GIVEN RECORDS:

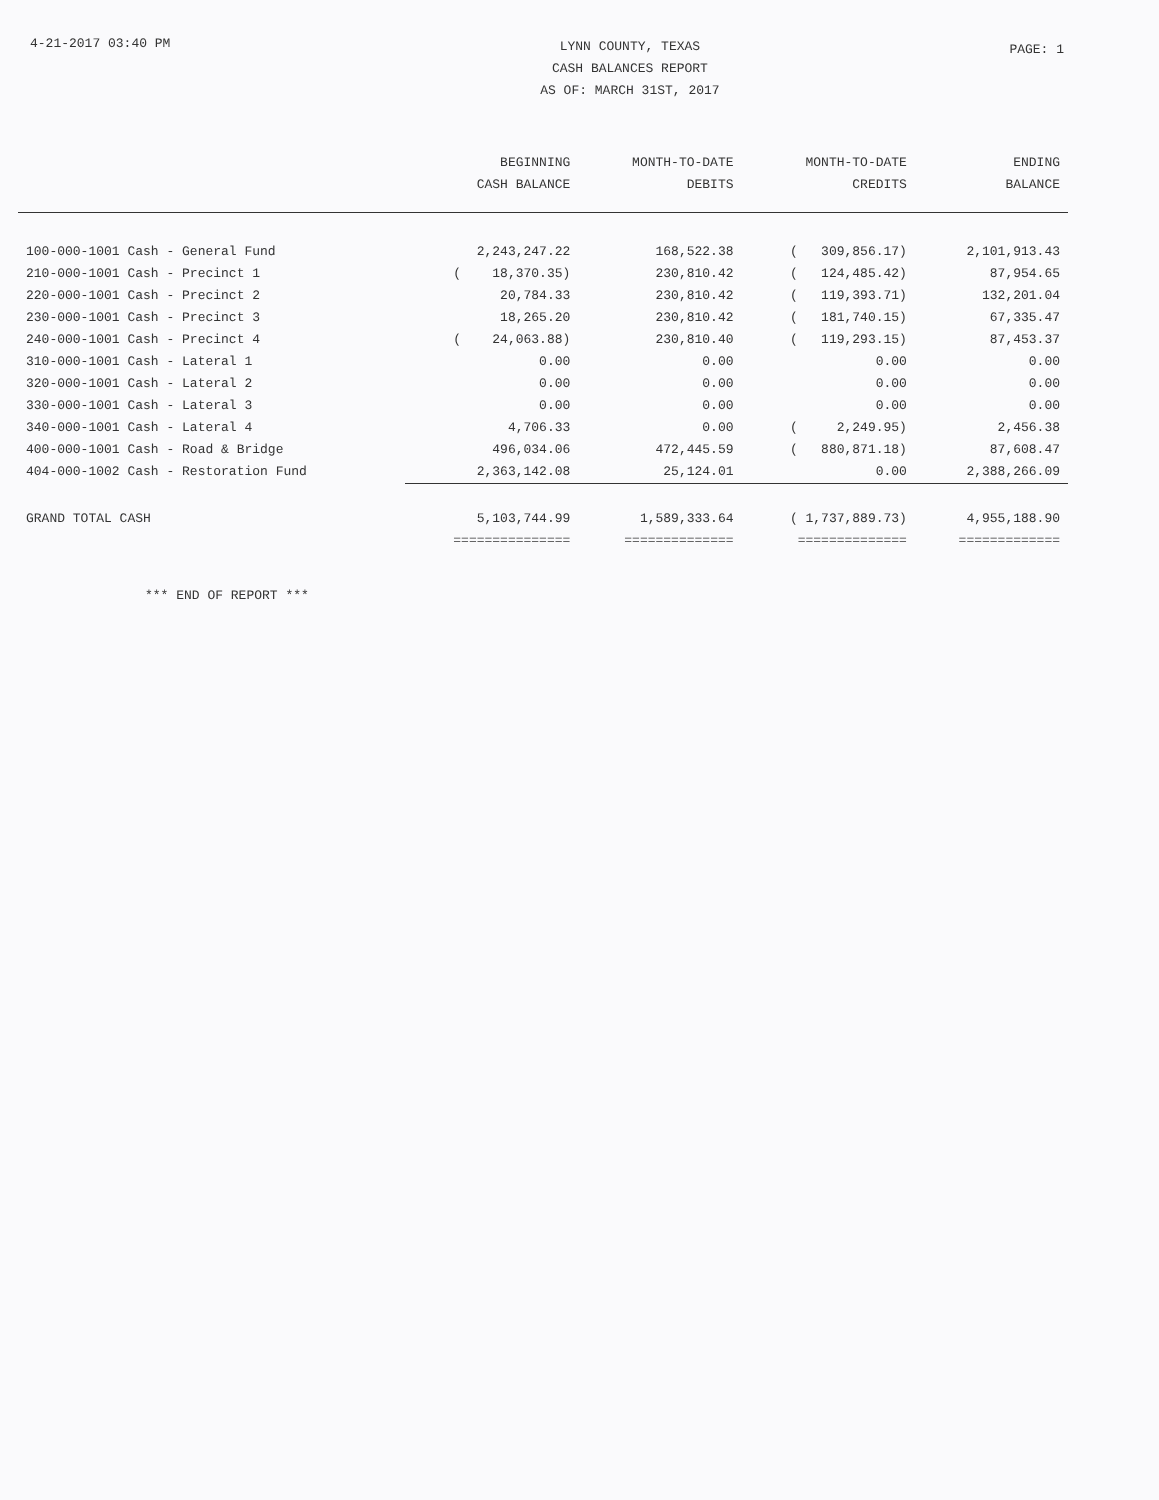4-21-2017 03:40 PM
LYNN COUNTY, TEXAS
CASH BALANCES REPORT
AS OF: MARCH 31ST, 2017
PAGE: 1
| | BEGINNING CASH BALANCE | MONTH-TO-DATE DEBITS | MONTH-TO-DATE CREDITS | ENDING BALANCE |
| --- | --- | --- | --- | --- |
| 100-000-1001 Cash - General Fund | 2,243,247.22 | 168,522.38 | ( 309,856.17) | 2,101,913.43 |
| 210-000-1001 Cash - Precinct 1 | ( 18,370.35) | 230,810.42 | ( 124,485.42) | 87,954.65 |
| 220-000-1001 Cash - Precinct 2 | 20,784.33 | 230,810.42 | ( 119,393.71) | 132,201.04 |
| 230-000-1001 Cash - Precinct 3 | 18,265.20 | 230,810.42 | ( 181,740.15) | 67,335.47 |
| 240-000-1001 Cash - Precinct 4 | ( 24,063.88) | 230,810.40 | ( 119,293.15) | 87,453.37 |
| 310-000-1001 Cash - Lateral 1 | 0.00 | 0.00 | 0.00 | 0.00 |
| 320-000-1001 Cash - Lateral 2 | 0.00 | 0.00 | 0.00 | 0.00 |
| 330-000-1001 Cash - Lateral 3 | 0.00 | 0.00 | 0.00 | 0.00 |
| 340-000-1001 Cash - Lateral 4 | 4,706.33 | 0.00 | ( 2,249.95) | 2,456.38 |
| 400-000-1001 Cash - Road & Bridge | 496,034.06 | 472,445.59 | ( 880,871.18) | 87,608.47 |
| 404-000-1002 Cash - Restoration Fund | 2,363,142.08 | 25,124.01 | 0.00 | 2,388,266.09 |
| GRAND TOTAL CASH | 5,103,744.99 | 1,589,333.64 | ( 1,737,889.73) | 4,955,188.90 |
| | =============== | ============== | ============== | ============= |
*** END OF REPORT ***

EXERCISE PROMPT: Write out each line of the data exactly; the images should be left out.

WRITTEN ANSWER:
4-21-2017 03:40 PM
LYNN COUNTY, TEXAS
CASH BALANCES REPORT
AS OF: MARCH 31ST, 2017
PAGE: 1
| | BEGINNING CASH BALANCE | MONTH-TO-DATE DEBITS | MONTH-TO-DATE CREDITS | ENDING BALANCE |
| --- | --- | --- | --- | --- |
| 100-000-1001 Cash - General Fund | 2,243,247.22 | 168,522.38 | ( 309,856.17) | 2,101,913.43 |
| 210-000-1001 Cash - Precinct 1 | ( 18,370.35) | 230,810.42 | ( 124,485.42) | 87,954.65 |
| 220-000-1001 Cash - Precinct 2 | 20,784.33 | 230,810.42 | ( 119,393.71) | 132,201.04 |
| 230-000-1001 Cash - Precinct 3 | 18,265.20 | 230,810.42 | ( 181,740.15) | 67,335.47 |
| 240-000-1001 Cash - Precinct 4 | ( 24,063.88) | 230,810.40 | ( 119,293.15) | 87,453.37 |
| 310-000-1001 Cash - Lateral 1 | 0.00 | 0.00 | 0.00 | 0.00 |
| 320-000-1001 Cash - Lateral 2 | 0.00 | 0.00 | 0.00 | 0.00 |
| 330-000-1001 Cash - Lateral 3 | 0.00 | 0.00 | 0.00 | 0.00 |
| 340-000-1001 Cash - Lateral 4 | 4,706.33 | 0.00 | ( 2,249.95) | 2,456.38 |
| 400-000-1001 Cash - Road & Bridge | 496,034.06 | 472,445.59 | ( 880,871.18) | 87,608.47 |
| 404-000-1002 Cash - Restoration Fund | 2,363,142.08 | 25,124.01 | 0.00 | 2,388,266.09 |
| GRAND TOTAL CASH | 5,103,744.99 | 1,589,333.64 | ( 1,737,889.73) | 4,955,188.90 |
| | =============== | ============== | ============== | ============= |
*** END OF REPORT ***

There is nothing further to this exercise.